Aim of the exercise: Recast the records as a Markdown table with the columns Row and Entry. Start at the line that contains "53: (956, 117)", stop after the line that contains "7: (615, 477)", and leave out blank lines and the pictures.

##########

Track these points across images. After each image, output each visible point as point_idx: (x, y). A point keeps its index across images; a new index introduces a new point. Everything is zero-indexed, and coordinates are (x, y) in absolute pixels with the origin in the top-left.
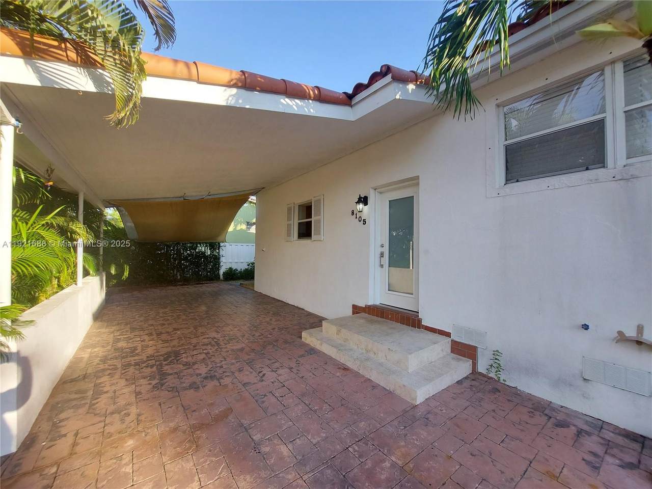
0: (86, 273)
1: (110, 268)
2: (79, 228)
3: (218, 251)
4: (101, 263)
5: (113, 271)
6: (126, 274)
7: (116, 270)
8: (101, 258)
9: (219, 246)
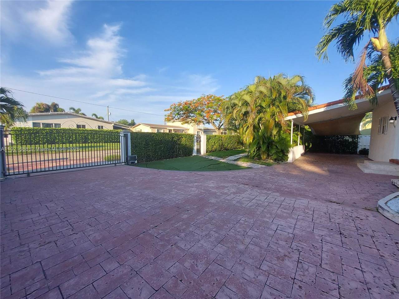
0: (300, 144)
1: (306, 144)
2: (299, 133)
3: (356, 139)
4: (304, 142)
5: (307, 145)
6: (311, 146)
7: (307, 144)
8: (304, 141)
9: (358, 137)
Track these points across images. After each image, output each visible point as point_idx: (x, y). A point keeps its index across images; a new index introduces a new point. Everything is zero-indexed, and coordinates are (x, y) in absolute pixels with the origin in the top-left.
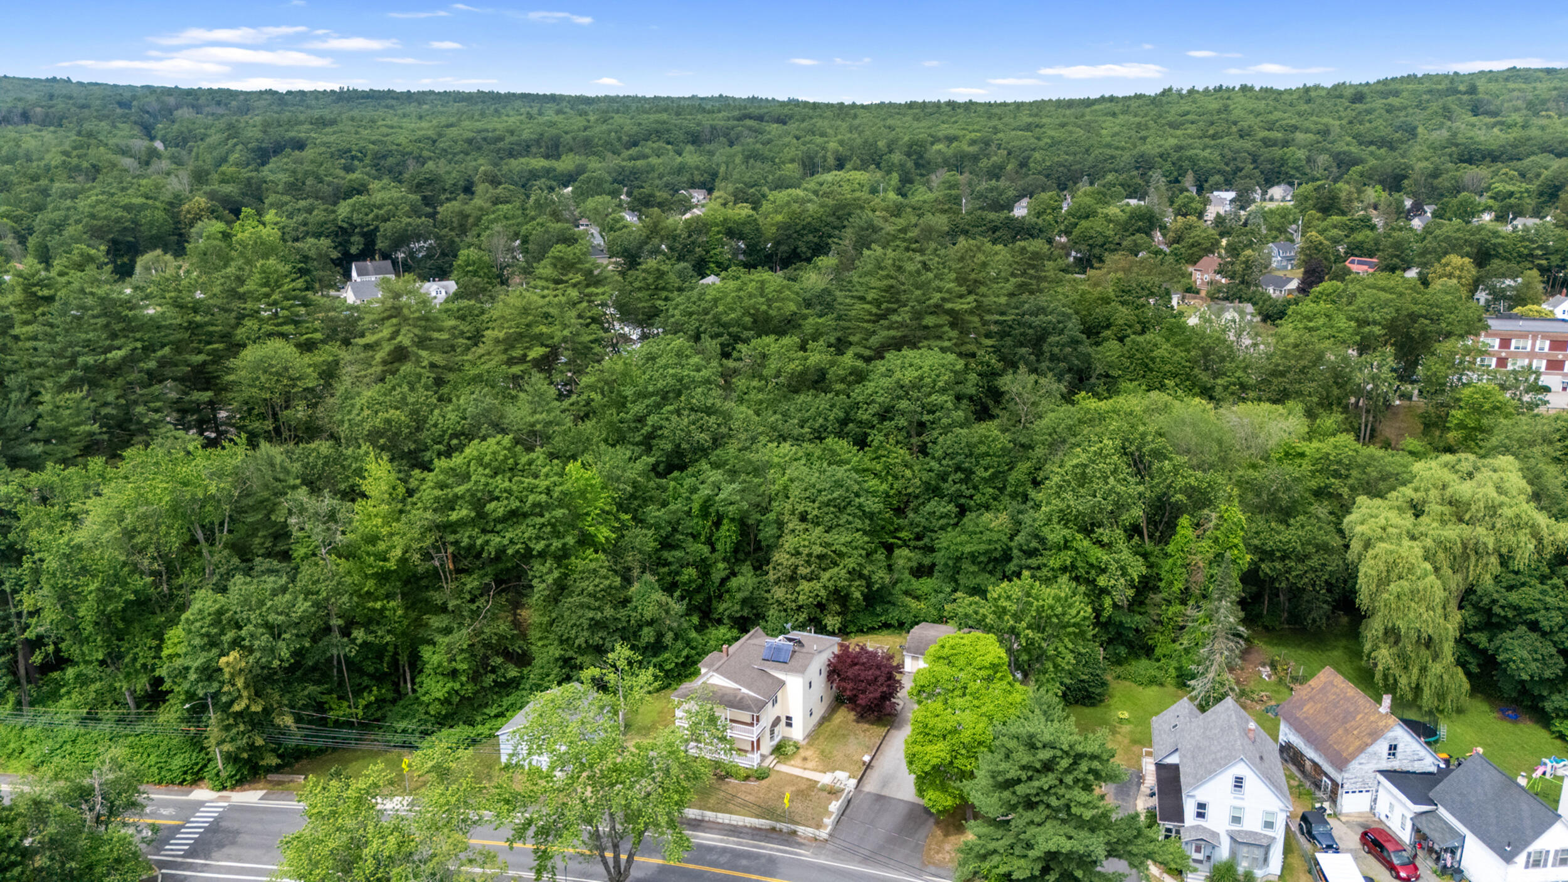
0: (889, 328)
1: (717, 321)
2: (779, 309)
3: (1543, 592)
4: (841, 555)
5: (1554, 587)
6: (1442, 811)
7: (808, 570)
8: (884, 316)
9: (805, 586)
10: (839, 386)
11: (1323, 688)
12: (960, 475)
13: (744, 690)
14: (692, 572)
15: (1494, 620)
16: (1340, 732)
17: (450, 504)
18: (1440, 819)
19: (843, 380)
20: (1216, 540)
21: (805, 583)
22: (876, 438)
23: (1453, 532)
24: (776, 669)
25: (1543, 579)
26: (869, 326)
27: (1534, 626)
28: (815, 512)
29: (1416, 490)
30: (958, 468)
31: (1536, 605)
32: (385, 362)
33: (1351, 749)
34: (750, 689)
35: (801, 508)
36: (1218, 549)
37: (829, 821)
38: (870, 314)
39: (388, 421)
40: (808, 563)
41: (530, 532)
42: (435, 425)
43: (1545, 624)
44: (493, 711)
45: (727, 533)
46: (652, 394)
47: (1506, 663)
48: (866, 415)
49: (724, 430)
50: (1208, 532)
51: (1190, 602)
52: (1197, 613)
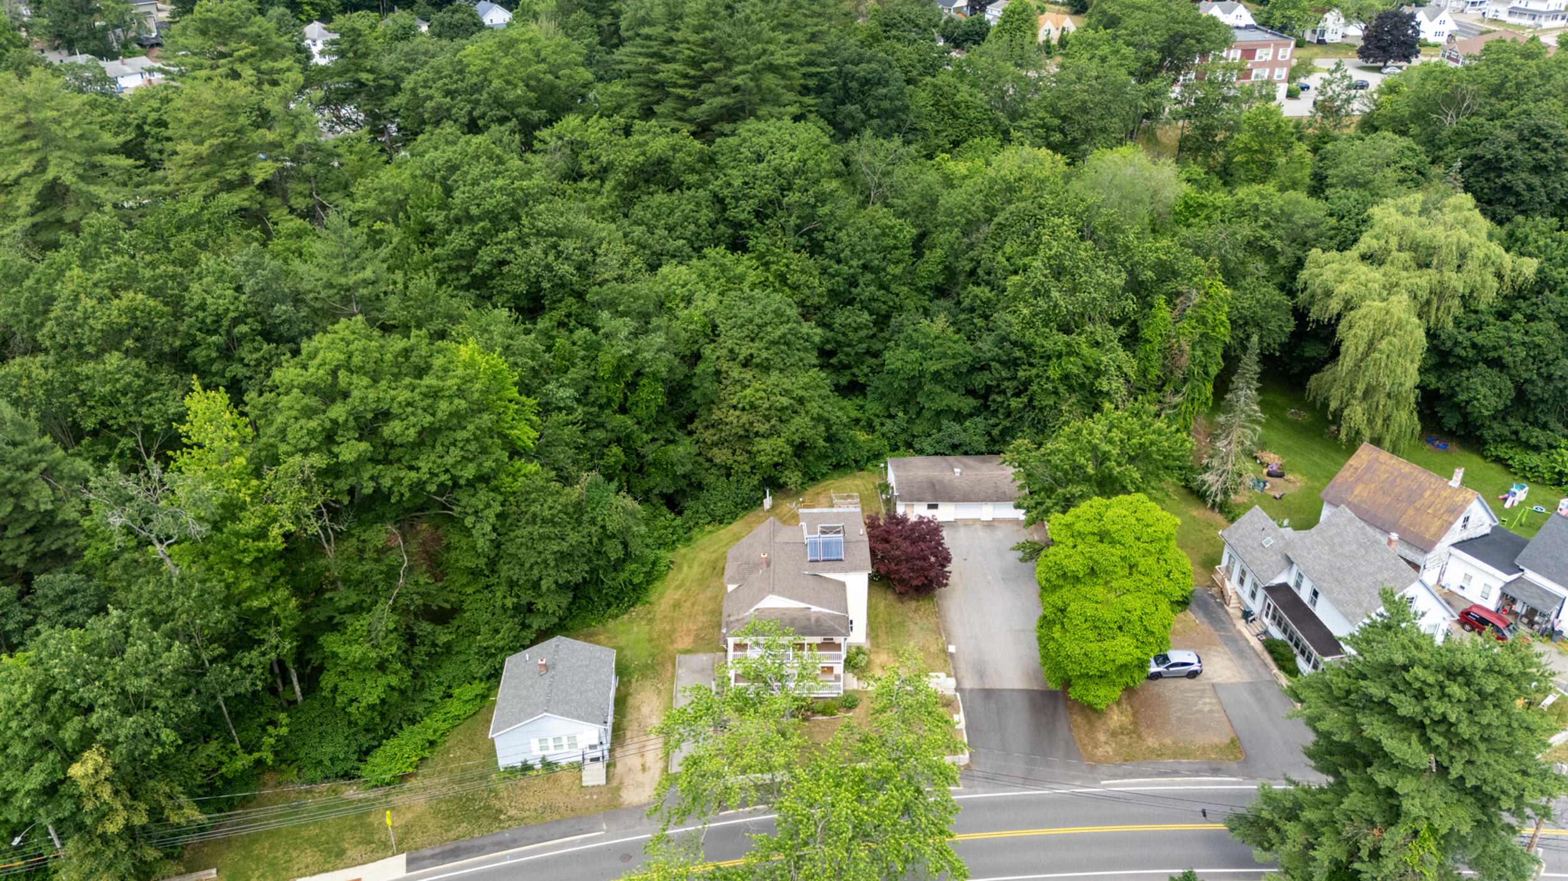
0: (715, 94)
1: (497, 101)
2: (571, 77)
3: (1506, 329)
4: (801, 401)
5: (1516, 322)
6: (1530, 575)
7: (767, 426)
8: (707, 78)
9: (764, 445)
10: (692, 178)
11: (1368, 468)
12: (869, 276)
13: (815, 609)
14: (615, 449)
15: (1452, 360)
16: (1411, 512)
18: (1531, 584)
19: (693, 170)
20: (1203, 321)
21: (763, 441)
22: (760, 241)
23: (1424, 280)
24: (835, 571)
25: (1502, 315)
26: (687, 93)
27: (1497, 363)
28: (764, 354)
29: (1377, 237)
31: (1502, 342)
33: (1433, 530)
34: (821, 605)
35: (744, 352)
36: (1201, 329)
38: (686, 76)
39: (131, 311)
40: (768, 419)
42: (202, 307)
43: (1508, 359)
45: (652, 395)
46: (480, 219)
48: (742, 212)
49: (588, 256)
50: (1189, 312)
51: (1168, 389)
52: (1178, 399)
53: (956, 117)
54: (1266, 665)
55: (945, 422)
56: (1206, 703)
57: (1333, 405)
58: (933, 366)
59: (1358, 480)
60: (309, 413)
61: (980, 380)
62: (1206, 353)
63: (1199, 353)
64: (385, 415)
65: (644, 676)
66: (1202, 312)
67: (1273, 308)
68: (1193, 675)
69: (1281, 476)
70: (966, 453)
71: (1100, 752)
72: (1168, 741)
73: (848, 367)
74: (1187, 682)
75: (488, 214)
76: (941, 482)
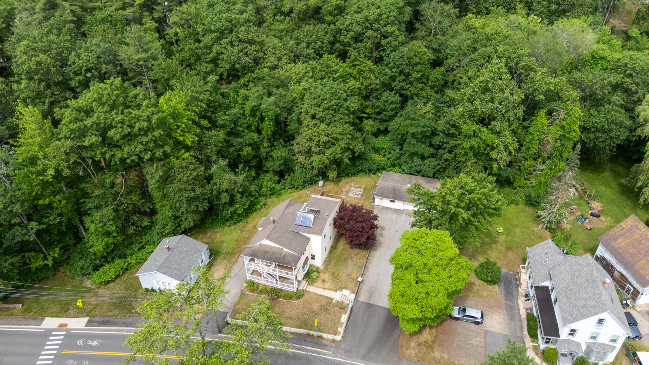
4: (337, 140)
7: (318, 149)
9: (316, 158)
10: (329, 18)
11: (630, 230)
12: (403, 77)
13: (285, 250)
14: (249, 149)
17: (83, 133)
19: (330, 14)
20: (563, 127)
21: (316, 156)
22: (353, 54)
24: (305, 232)
28: (321, 114)
30: (401, 72)
32: (44, 10)
34: (289, 249)
35: (312, 111)
36: (562, 132)
37: (341, 330)
39: (39, 63)
40: (318, 146)
41: (140, 148)
42: (74, 63)
45: (269, 126)
48: (346, 38)
49: (260, 54)
50: (557, 122)
51: (539, 160)
52: (544, 167)
54: (522, 327)
55: (416, 158)
56: (477, 341)
57: (639, 184)
58: (412, 130)
59: (622, 235)
61: (437, 140)
62: (562, 145)
63: (558, 145)
65: (224, 258)
66: (564, 123)
67: (616, 124)
68: (477, 323)
69: (598, 216)
70: (423, 176)
71: (408, 352)
72: (446, 356)
73: (385, 121)
74: (474, 325)
75: (217, 31)
76: (399, 190)
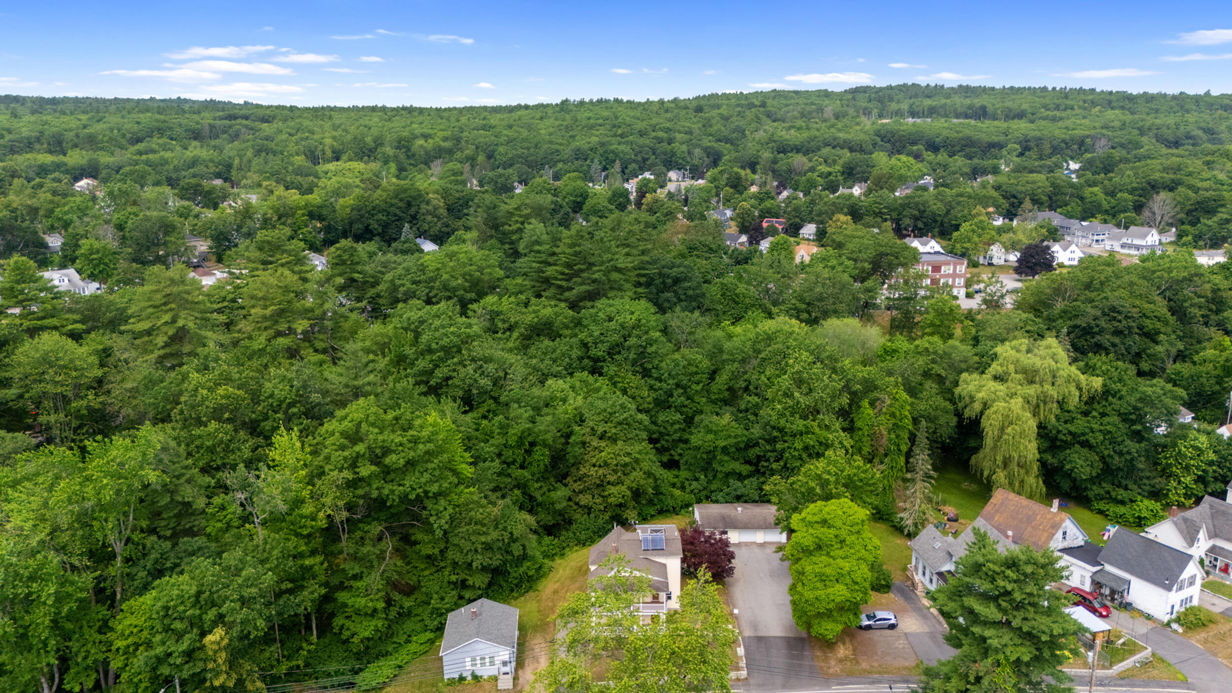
0: (581, 284)
1: (445, 287)
2: (490, 274)
3: (1088, 422)
4: (637, 461)
5: (1094, 417)
6: (1109, 568)
7: (615, 477)
8: (577, 274)
9: (613, 490)
10: (567, 332)
11: (1001, 503)
12: (680, 391)
15: (1058, 443)
16: (1029, 529)
18: (1109, 573)
19: (567, 327)
20: (893, 415)
21: (613, 488)
22: (611, 369)
23: (1032, 391)
24: (659, 555)
25: (1086, 414)
26: (563, 283)
27: (1086, 444)
28: (614, 431)
29: (1001, 365)
30: (678, 385)
31: (1087, 430)
33: (1043, 539)
34: (650, 575)
35: (600, 430)
36: (893, 421)
37: (743, 663)
38: (563, 274)
40: (615, 471)
41: (426, 476)
43: (1092, 441)
44: (402, 639)
45: (542, 456)
46: (437, 351)
47: (1072, 471)
48: (599, 351)
49: (502, 374)
50: (884, 410)
51: (876, 460)
52: (883, 467)
53: (737, 303)
54: (940, 623)
55: (731, 481)
56: (901, 643)
57: (986, 473)
58: (722, 443)
59: (997, 511)
60: (343, 448)
61: (753, 453)
62: (898, 436)
63: (893, 436)
64: (387, 451)
65: (536, 631)
66: (893, 409)
67: (942, 410)
68: (892, 627)
69: (956, 520)
70: (746, 502)
71: (831, 671)
72: (875, 664)
73: (667, 450)
74: (888, 632)
75: (443, 348)
76: (729, 516)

##########

Result for this task:
| Row | Entry |
|---|---|
| 1 | 53: (956, 117) |
| 2 | 54: (1266, 665) |
| 3 | 55: (945, 422) |
| 4 | 56: (1206, 703) |
| 5 | 57: (1333, 405) |
| 6 | 58: (933, 366) |
| 7 | 59: (1358, 480) |
| 8 | 60: (309, 413) |
| 9 | 61: (980, 380) |
| 10 | 62: (1206, 353) |
| 11 | 63: (1199, 353) |
| 12 | 64: (385, 415) |
| 13 | 65: (644, 676) |
| 14 | 66: (1202, 312) |
| 15 | 67: (1273, 308) |
| 16 | 68: (1193, 675) |
| 17 | 69: (1281, 476) |
| 18 | 70: (966, 453) |
| 19 | 71: (1100, 752) |
| 20 | 72: (1168, 741) |
| 21 | 73: (848, 367) |
| 22 | 74: (1187, 682) |
| 23 | 75: (488, 214) |
| 24 | 76: (941, 482) |
| 25 | 4: (337, 140) |
| 26 | 7: (318, 149) |
| 27 | 9: (316, 158) |
| 28 | 10: (329, 18) |
| 29 | 11: (630, 230) |
| 30 | 12: (403, 77) |
| 31 | 13: (285, 250) |
| 32 | 14: (249, 149) |
| 33 | 17: (83, 133) |
| 34 | 19: (330, 14) |
| 35 | 20: (563, 127) |
| 36 | 21: (316, 156) |
| 37 | 22: (353, 54) |
| 38 | 24: (305, 232) |
| 39 | 28: (321, 114) |
| 40 | 30: (401, 72) |
| 41 | 32: (44, 10) |
| 42 | 34: (289, 249) |
| 43 | 35: (312, 111) |
| 44 | 36: (562, 132) |
| 45 | 37: (341, 330) |
| 46 | 39: (39, 63) |
| 47 | 40: (318, 146) |
| 48 | 41: (140, 148) |
| 49 | 42: (74, 63) |
| 50 | 45: (269, 126) |
| 51 | 48: (346, 38) |
| 52 | 49: (260, 54) |
| 53 | 50: (557, 122) |
| 54 | 51: (539, 160) |
| 55 | 52: (544, 167) |
| 56 | 54: (522, 327) |
| 57 | 55: (416, 158) |
| 58 | 56: (477, 341) |
| 59 | 57: (639, 184) |
| 60 | 58: (412, 130) |
| 61 | 59: (622, 235) |
| 62 | 61: (437, 140) |
| 63 | 62: (562, 145) |
| 64 | 63: (558, 145) |
| 65 | 65: (224, 258) |
| 66 | 66: (564, 123) |
| 67 | 67: (616, 124) |
| 68 | 68: (477, 323) |
| 69 | 69: (598, 216) |
| 70 | 70: (423, 176) |
| 71 | 71: (408, 352) |
| 72 | 72: (446, 356) |
| 73 | 73: (385, 121) |
| 74 | 74: (474, 325) |
| 75 | 75: (217, 31) |
| 76 | 76: (399, 190) |
| 77 | 0: (581, 284) |
| 78 | 1: (445, 287) |
| 79 | 2: (490, 274) |
| 80 | 3: (1088, 422) |
| 81 | 4: (637, 461) |
| 82 | 5: (1094, 417) |
| 83 | 6: (1109, 568) |
| 84 | 7: (615, 477) |